- Developer(s): Paragon Software
- Publisher(s): Paragon Software
- Designer(s): Dima Pavlovsky
- Platform(s): MS-DOS
- Release: 1991

= Troika (video game) =

1991 video game

Troika is a 1991 video game compilation for MS-DOS published by Paragon Software. The three games are all by Russian developer Dima Pavlovsky: "Metal Hearts", "Ivan's Time Machine", and "Rebel Planets".

==Gameplay==
The gameplay of "Metal Hearts" was said to be similar to Pipe Dreams.

==Reception==
Matt Taylor reviewed the game for Computer Gaming World, and stated that "Although each of the offerings has a certain merit, this reviewer only had eyes for "Metal Hearts." All are structured in a reasonable, user-friendly way, with a save, password or stage select.

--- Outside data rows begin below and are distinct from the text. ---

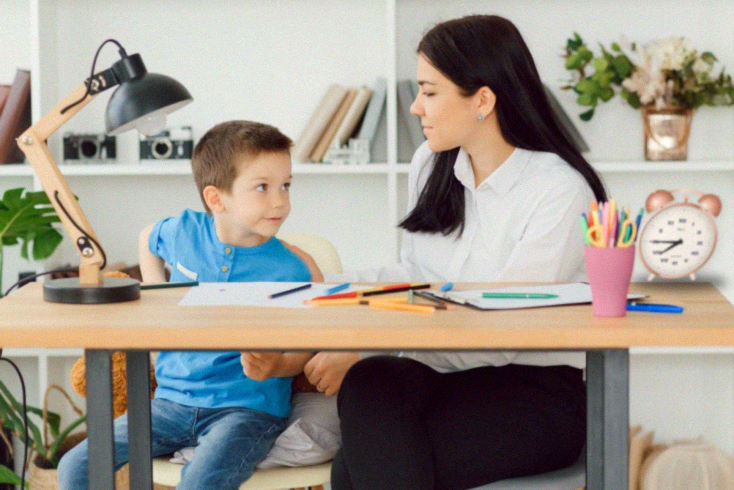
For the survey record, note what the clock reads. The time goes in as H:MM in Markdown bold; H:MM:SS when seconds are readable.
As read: **7:45**
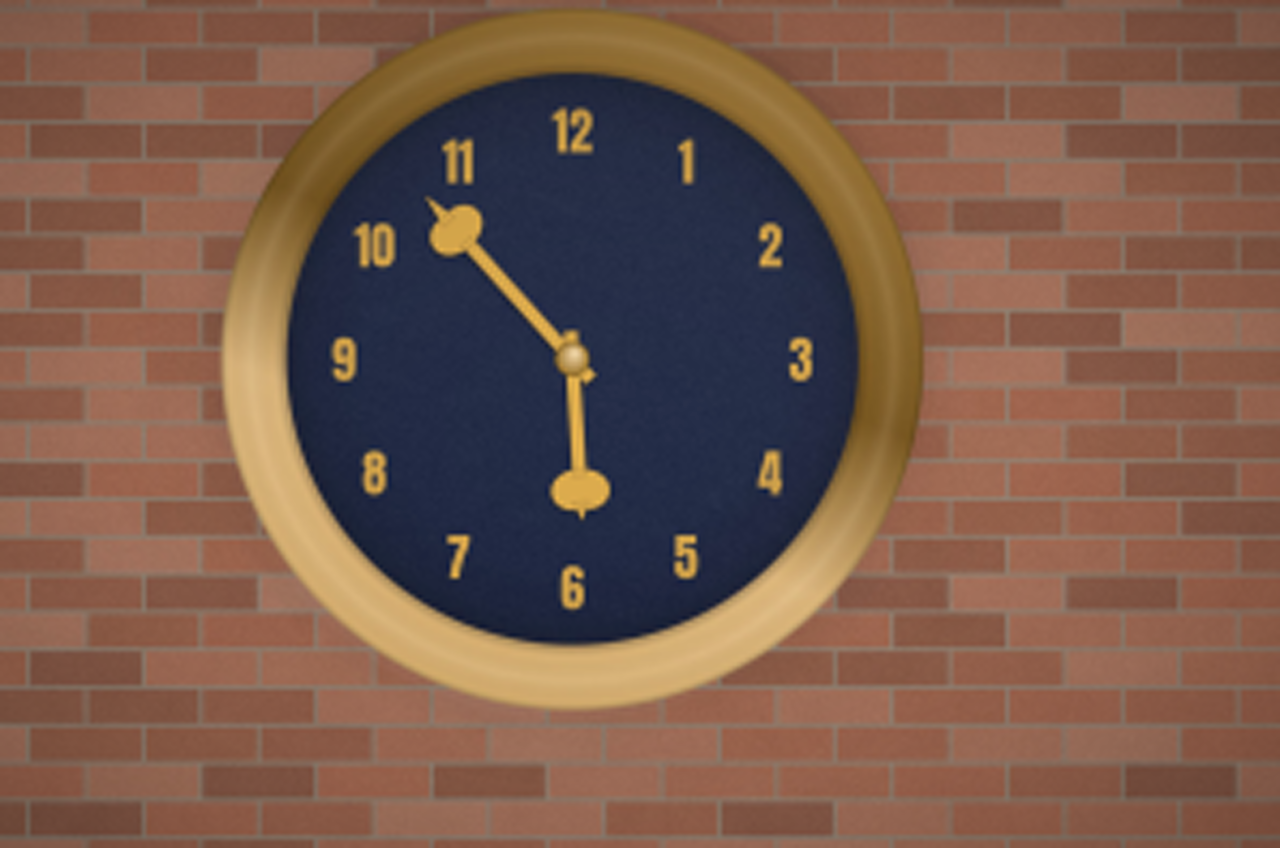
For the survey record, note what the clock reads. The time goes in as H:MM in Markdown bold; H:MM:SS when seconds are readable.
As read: **5:53**
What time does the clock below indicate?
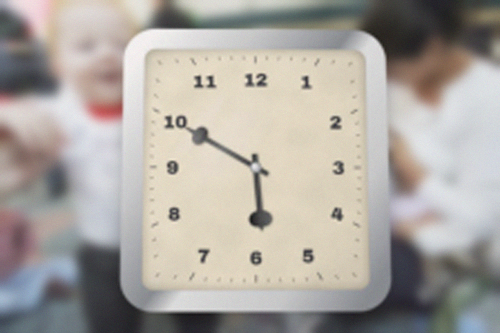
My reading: 5:50
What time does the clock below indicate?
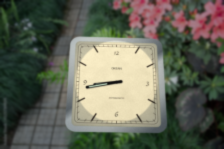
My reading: 8:43
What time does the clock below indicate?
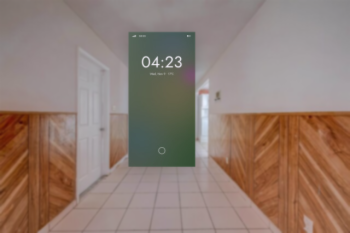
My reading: 4:23
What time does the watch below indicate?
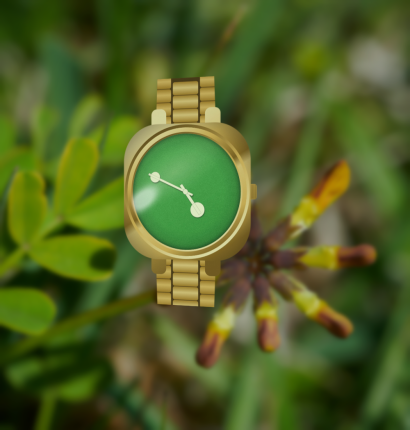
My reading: 4:49
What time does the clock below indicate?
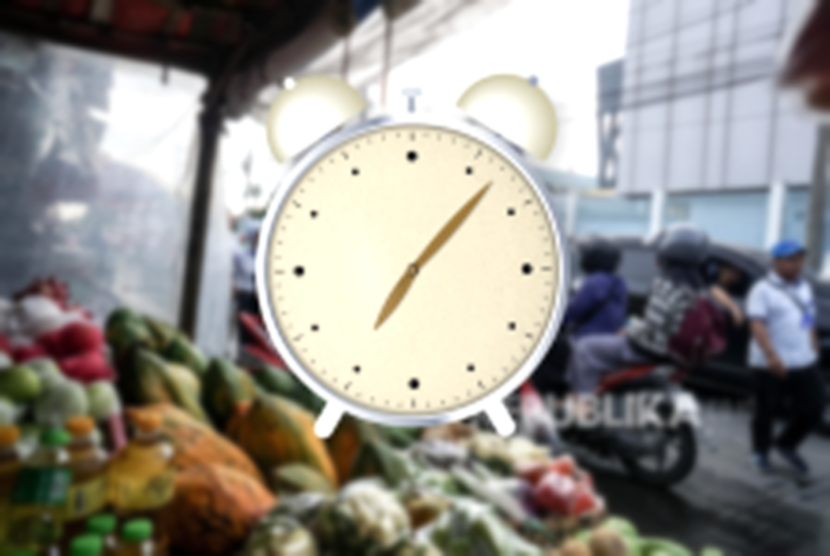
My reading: 7:07
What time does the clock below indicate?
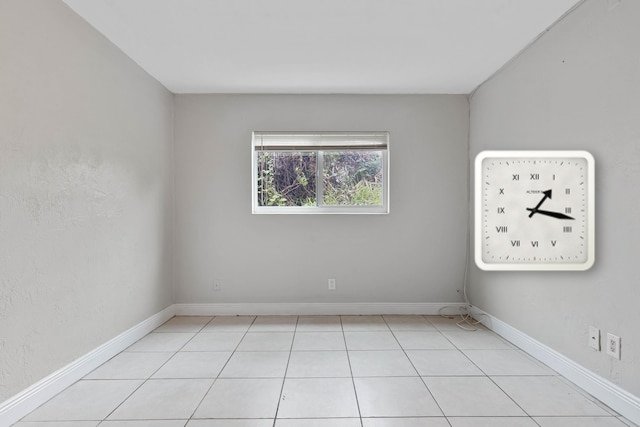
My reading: 1:17
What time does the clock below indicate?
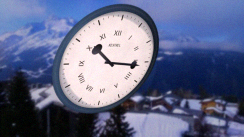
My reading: 10:16
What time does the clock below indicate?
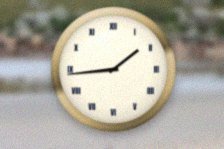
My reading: 1:44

Yet, one cannot help but think that, even with three games in one, Troika may be an interesting product, but it doesn't come close to Tetris."

Game Players PC Strategy Guide said that "Despite the inevitable first impression that Troika is a rehash of tired game themes, its forgiving nature sets it apart from the crowd. If you like arcade games but don't enjoy the usual attendant frustration, give Troika a try. It might addict you."